October 27, 2005
Looking for a Shining Star
As every political and charitable organization knows, there is nothing like access to Hollywood stars and influential players to collect crowds and hefty donations.
So when American Israel Public Affairs Committee (AIPAC) supporters arrive in Los Angeles Sunday for a national meeting to listen to policymakers and pundits, their agenda also includes a visit to the Warner Bros. Studios and a chat with television producers and writers.
But AIPAC officials want more than a good time out of Hollywood. They want broader support, lots of money, and, if needed on occasion, celebrity cachet.
In other words, AIPAC is like every other Jewish organization worth its man of the year plaque. The strange thing is that AIPAC has to work so hard to make Hollywood inroads, given that AIPAC's clout in official Washington is legendary.
AIPAC officials insist they are making progress.
"We are seeing significant number of people in the Hollywood community involved in AIPAC," said its national spokesman Josh Block. As evidence, he cites increasing attendance by entertainment industry people at Los Angeles and national AIPAC events.
Block's appraisal was endorsed by some enthusiastic AIPAC members in Hollywood, but the organization doesn't provide membership lists or totals so the anecdotes cannot be verified.
The most optimistic estimate put Hollywood membership in "the hundreds," but even that figure was questioned by some outside observers.
One of the best-connected political analysts of Jewish Hollywood, who, like most respondents, did not wish to be identified by name, pointed to a basic problem.
"It is always a real challenge getting Hollywood people involved in organized Jewish life or Israeli causes, except through synagogue membership," the observer said. This fact-of-L.A.-life applies to AIPAC as well as to other Jewish groups.
One difficulty is the "idiosyncratic" nature of the entertainment industry, which is not easily understood or penetrated by outsiders seeking the help of show-business Jews, the observer said. This analyst added that many creative people come to Hollywood to get away from the "stale traditions" of New York and other East Coast cities.
As a final point, the observer noted, Hollywood Jews tend to fall on the liberal side.

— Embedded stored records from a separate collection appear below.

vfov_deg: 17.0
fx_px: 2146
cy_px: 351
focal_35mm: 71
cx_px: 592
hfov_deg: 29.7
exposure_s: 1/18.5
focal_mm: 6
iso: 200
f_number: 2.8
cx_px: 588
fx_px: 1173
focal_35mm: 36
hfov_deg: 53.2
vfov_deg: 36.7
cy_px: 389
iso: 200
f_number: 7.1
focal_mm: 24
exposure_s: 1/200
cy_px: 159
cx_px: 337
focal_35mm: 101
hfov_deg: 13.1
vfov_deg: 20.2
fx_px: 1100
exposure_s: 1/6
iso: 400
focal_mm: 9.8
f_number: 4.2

Thus, the few who are Jewishly involved are more likely to support Americans for Peace Now, the Israel Policy Forum or American Jewish Committee, while AIPAC is perceived as "conservative."

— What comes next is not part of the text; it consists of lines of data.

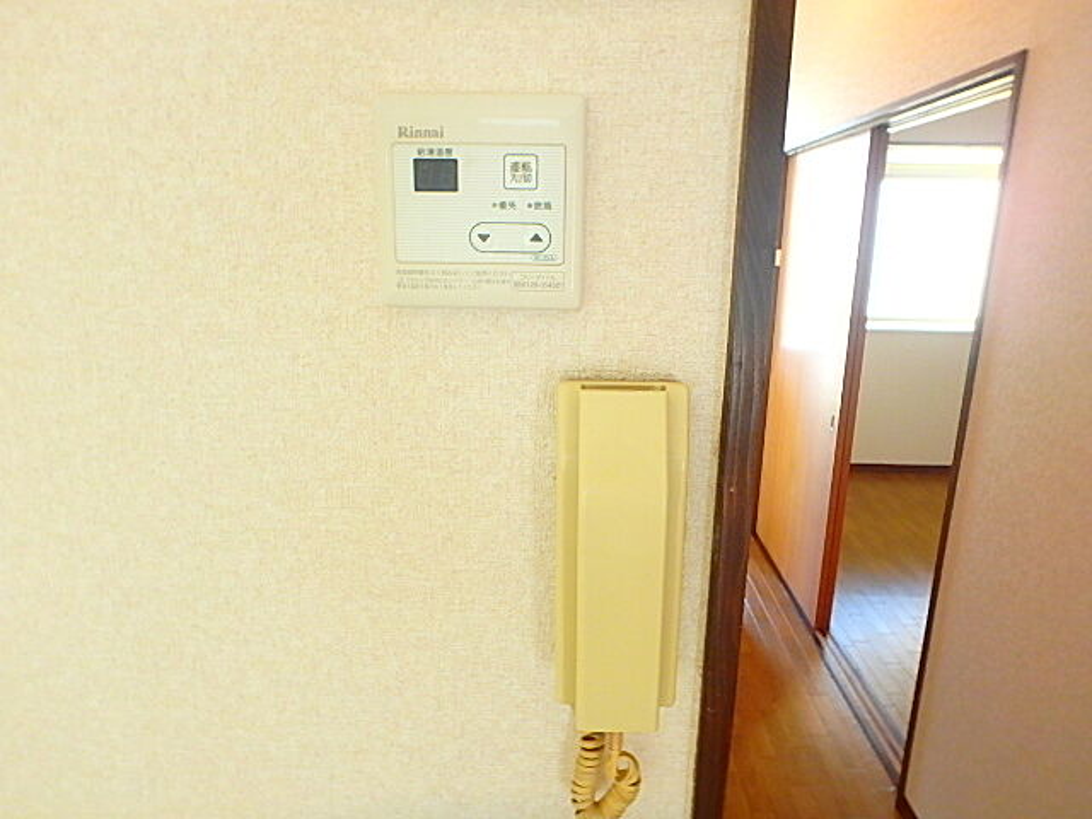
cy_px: 410
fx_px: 662
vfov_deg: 63.4
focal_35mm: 21
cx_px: 546
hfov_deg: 79.0
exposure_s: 1/30
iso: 320
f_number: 3.5
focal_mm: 3.7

The latter perception is strenuously contested by AIPAC officials and supporters.
"We cut across all lines and partisanships in terms of U.S. politics. That's why we are successful," said Joel Mandel, a Hollywood business manager and AIPAC member.
Practically speaking, AIPAC traditionally either supports the current Israeli government or sits on the sidelines steadfastly supporting Israel even as that nation's factions battle over control, policies and ideas.
Mandel acknowledged that AIPAC could do a better job at communicating with the entertainment industry, but also cited recent improvements.
"We are talking to politically sophisticated people," he said. "If we provide with them facts, they'll get it."
A similar positive assessment was given by Joan Hyler, former senior vice president at the William Morris Agency and enthusiastic AIPAC advocate.
"We're small, but we're growing," she said, "and the field is wide open."
What AIPAC lacks in Hollywood is a high-profile celebrity to draw attention and colleagues with open wallets. In the past, Peace Now has benefited from the active presence of actor Richard Dreyfuss, while the Anti-Defamation League and American Jewish Committee are generally able to "honor" some bright star at their annual events.
However, AIPAC can now point to influential multimedia mogul Haim Saban, who is backing the organization's Saban National Political Leadership Training Seminar. The semiannual seminars in Washington each draw some 300 college student activists for three days of intensive pro-Israel advocacy training. Saban is no Streisand, nor even Madonna, but he's got the resources to back up his politics.
As for the future, a Hollywood executive who requested anonymity, sounded a hopeful note.
"I think AIPAC is making progress, especially among the younger people in the industry," he said. "We'll see a lot of growth over the next couple of generations."